Sir Bruce Houlton Slane KNZM, CBE, LLB practiced law in New Zealand for almost 50 years, including 11 years as the country’s first Privacy Commissioner.

Sir Bruce won many admirers in New Zealand and abroad for his work as Privacy Commissioner. He played a major role in drafting the legislation which established the office from scratch.

Early years

Born in 1931, Sir Bruce was educated at Takapuna Grammar School, later graduating with a law degree from Auckland University College.

In 1957, he became a partner in the firm that was to become Cairns Slane Fitzgerald and Phillips. He recognised early on that the law profession needed to do a better job at promoting itself and responding to public enquiries and criticisms. This awareness led Sir Bruce to take on the public relations functions at the Auckland District Law Society. He established the society’s Northern Law News newsletter and edited it for 13 years from 1967 to 1980. Sir Bruce’s “gregarious and affable character helped him to win the confidence of many journalists and the profession’s image was polished as a result”, Graham Wear noted in the Auckland District Law Society book, It Was All Legal.

Media roles

Sir Bruce’s relationship with the news media resulted in part time roles as a radio commentator on 1ZB and a newspaper columnist on privacy matters. His radio career was at a time when the Law Society prohibited lawyers from advertising themselves. He was known to listeners by the pseudonym “Bruce Christopher”. Later, he was to become chairman of the Broadcasting Tribunal for the entirety of the organisation’s 12 year life.

Sir Bruce remained a partner at Cairns Slane Fitzgerald and Phillips until his appointment as Privacy Commissioner in 1992. He was also a Human Rights Commissioner from 1992 to 2001. He also served as president of the Auckland District Law Society - twice - and president of the New Zealand Law Society - three times.

The law was one of Sir Bruce’s four main interests in life. Apart from his three children and grandchildren, including his cartoonist son Chris, he had a deep interest and engagement with  communications and current affairs. In 1989, he was presented with a special award at the radio industry awards “in recognition of an outstanding contribution to radio in New Zealand”. In 1993, he was named communicator of the year by the Public Relations Institute.

Honours

He held various official posts at the International Bar Association, and in 2007 was granted an Honorary Life Membership of that organisation.

Sir Bruce was also active in the business world, holding directorships on various company boards including deputy chairman of the Countrywide Building Society for five years.

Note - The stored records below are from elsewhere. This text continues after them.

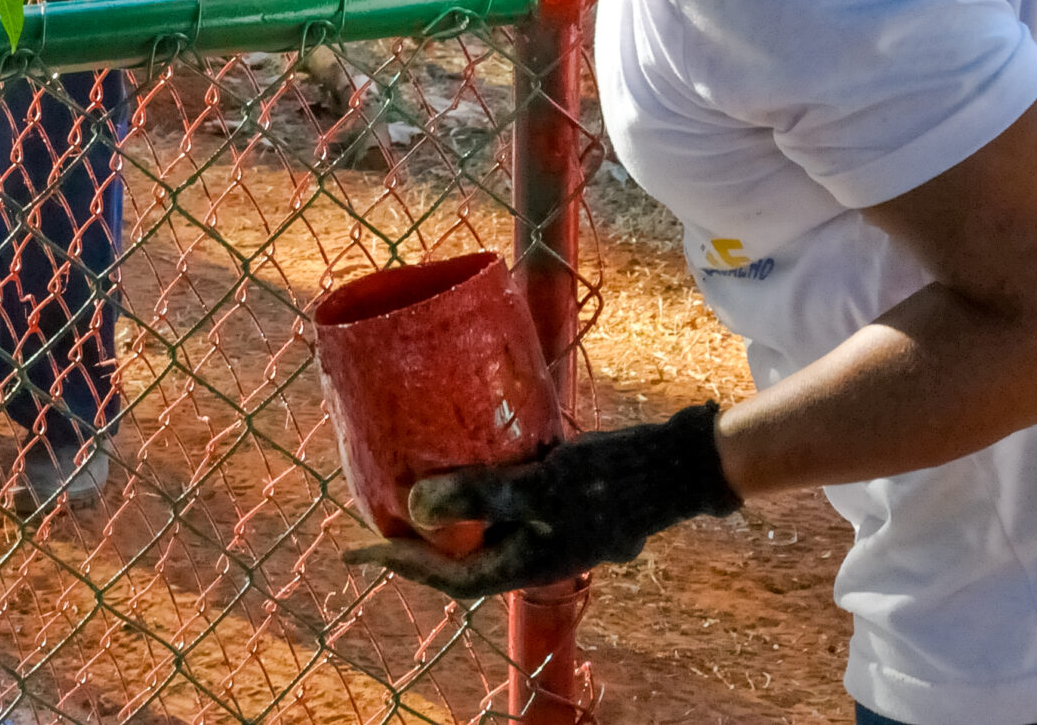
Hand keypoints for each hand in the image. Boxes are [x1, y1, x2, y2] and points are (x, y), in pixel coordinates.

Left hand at [345, 403, 740, 599]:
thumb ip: (477, 497)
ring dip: (452, 517)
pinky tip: (475, 459)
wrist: (679, 468)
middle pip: (463, 559)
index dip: (399, 563)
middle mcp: (535, 558)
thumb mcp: (537, 486)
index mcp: (524, 567)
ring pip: (488, 534)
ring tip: (417, 485)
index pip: (446, 577)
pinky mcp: (567, 508)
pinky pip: (511, 510)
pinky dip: (484, 494)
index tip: (357, 549)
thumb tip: (413, 509)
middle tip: (380, 514)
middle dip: (419, 543)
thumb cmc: (608, 480)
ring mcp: (554, 535)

In 1985, Sir Bruce received a CBE and in 2003 was appointed a Distinguished Companion of the New Zealand Order of Merit (DCNZM). In 2009, Sir Bruce was knighted for services to personal and human rights.

After retirement

Even in retirement, Sir Bruce remained accessible to the news media and was active in challenging misreporting. Until recently, he was a regular guest on RNZ afternoon programme The Panel. On one earlier occasion, he challenged the Sunday News about an inaccuracy. As a result, he secured a weekly Privacy Matters column.

He also remained an activist, as recently as 2010 lending his name to a campaign to retain New Zealand rural land in New Zealand ownership.

His many friends and former colleagues can relate that the qualities that characterised him were his wry sense of humour, keen sense of a good story, enthusiasm for the law, insatiable appetite for news and current affairs and an enduring concern that legal redress should be available to ordinary people.

Sir Bruce Slane is survived by his children, Peter, Chris and Judith, and seven grandchildren.